• _Job_
Rewrite the lines from the one containing "2. Преодоление страхов" through the one containing "Психокоррекционные этюды: этюд", inclusive, changing "любимый мишка" to "плюшевый заяц" and keeping everything else the same. Give only those lines.

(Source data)

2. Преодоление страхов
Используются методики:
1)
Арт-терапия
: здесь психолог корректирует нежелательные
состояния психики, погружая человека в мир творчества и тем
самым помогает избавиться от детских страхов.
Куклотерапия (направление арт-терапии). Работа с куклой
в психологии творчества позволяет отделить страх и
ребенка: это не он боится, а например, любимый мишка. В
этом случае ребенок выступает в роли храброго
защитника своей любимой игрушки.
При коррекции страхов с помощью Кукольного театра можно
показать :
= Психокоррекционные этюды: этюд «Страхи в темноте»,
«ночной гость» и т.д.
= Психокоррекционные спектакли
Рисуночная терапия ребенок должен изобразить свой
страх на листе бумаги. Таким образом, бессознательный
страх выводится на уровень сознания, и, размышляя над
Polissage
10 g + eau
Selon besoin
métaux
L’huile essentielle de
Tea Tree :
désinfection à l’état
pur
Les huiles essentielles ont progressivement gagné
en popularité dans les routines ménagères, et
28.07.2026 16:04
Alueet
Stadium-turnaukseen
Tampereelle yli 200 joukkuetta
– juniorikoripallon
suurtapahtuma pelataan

--

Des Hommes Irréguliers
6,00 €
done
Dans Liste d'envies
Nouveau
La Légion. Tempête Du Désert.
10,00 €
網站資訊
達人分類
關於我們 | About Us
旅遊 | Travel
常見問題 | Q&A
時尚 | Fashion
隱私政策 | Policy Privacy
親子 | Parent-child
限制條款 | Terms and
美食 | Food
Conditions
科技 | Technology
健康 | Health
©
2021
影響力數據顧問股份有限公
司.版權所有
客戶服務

* * *

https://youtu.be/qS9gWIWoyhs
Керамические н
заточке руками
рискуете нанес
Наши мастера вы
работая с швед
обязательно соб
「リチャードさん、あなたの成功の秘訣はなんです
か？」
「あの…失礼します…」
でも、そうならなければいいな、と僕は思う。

• _Finished exercise_
2. Преодоление страхов
Используются методики:
1)
Арт-терапия
: здесь психолог корректирует нежелательные
состояния психики, погружая человека в мир творчества и тем
самым помогает избавиться от детских страхов.
Куклотерапия (направление арт-терапии). Работа с куклой
в психологии творчества позволяет отделить страх и
ребенка: это не он боится, а например, плюшевый заяц. В
этом случае ребенок выступает в роли храброго
защитника своей любимой игрушки.
При коррекции страхов с помощью Кукольного театра можно
показать :
= Психокоррекционные этюды: этюд «Страхи в темноте»,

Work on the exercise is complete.